Bad move. As darkness falls, the trio begin to suspect they're being followed. And then they wonder if they're letting their imaginations run away with them.
But as the first day turns into the second, they become convinced that someone is out there, deliberately trying to put the wind up them.
As the second day turns into the third, events become weirder still. And then as they attempt to head for home, they come to the horrifying realisation that they are truly, hopelessly lost.
Without such evident commitment from Donahue, Leonard and Williams, this picture may never have rung true; may never have worked.
But between them they create a palpable sense of despair and abandonment, and though their speech is sometimes numbingly ordinary, this only adds to the sense of awful reality. You can actually see them gradually giving in to raw, unadulterated fear.
And for their part, in the editing room Myrick and Sanchez have ensured that there is a exacting pace to this movie - that you are drawn in despite yourself as our hapless trio feel panic steadily approaching.

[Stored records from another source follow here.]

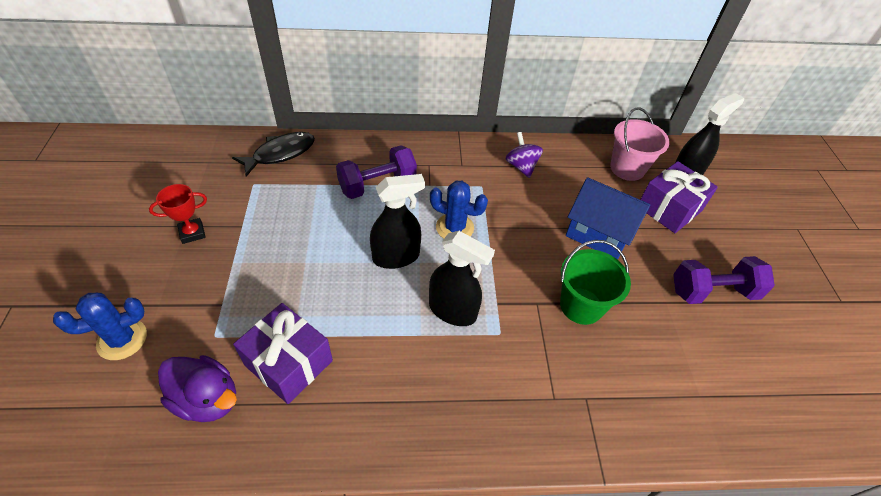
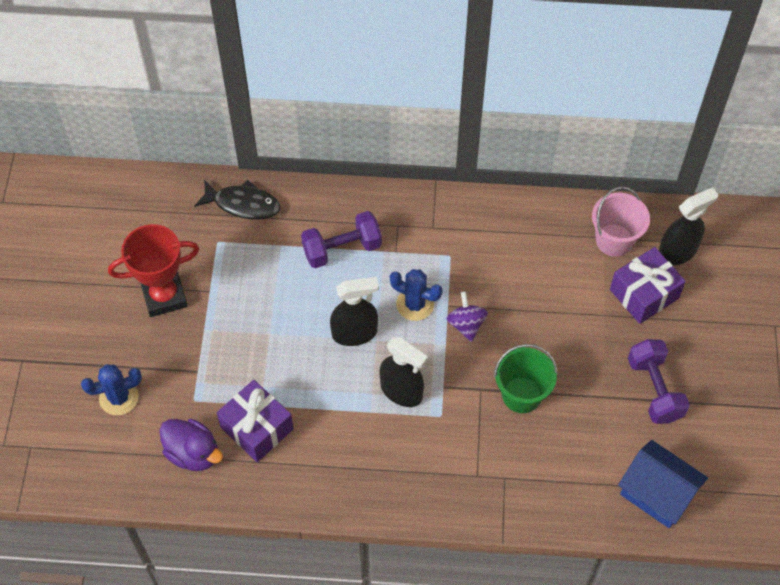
camera: 10 degrees right, 10 degrees up
(192, 233) = (164, 296): red trophy -> red trophy, size x1.84
(280, 154) = (243, 204): black fish -> black fish turned 45 degrees clockwise
(521, 166) = (497, 232): purple spinning top -> purple spinning top (466, 324)
(598, 234) = (559, 319): blue house -> blue house (657, 493)
(712, 292) = (654, 389): purple dumbbell -> purple dumbbell turned 75 degrees clockwise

You'll probably have been more scared in an auditorium before. You'll have jumped with sudden shock and spilled your popcorn more before. You'll probably consider, among the warm glow of post-viewing discussion with friends, that you weren't ever that scared.
But the film offers two or three sequences of creeping, exhausting and escalating tension. And you may recognise the power of those.
And the next time you're alone. In the dark. And your brain begins to provide movement just beyond the edge of your vision, or sounds you're not sure you really heard, then you'll probably appreciate how scary The Blair Witch Project is.
Then you'll realise just how effective a piece of film-making this incredible little movie is.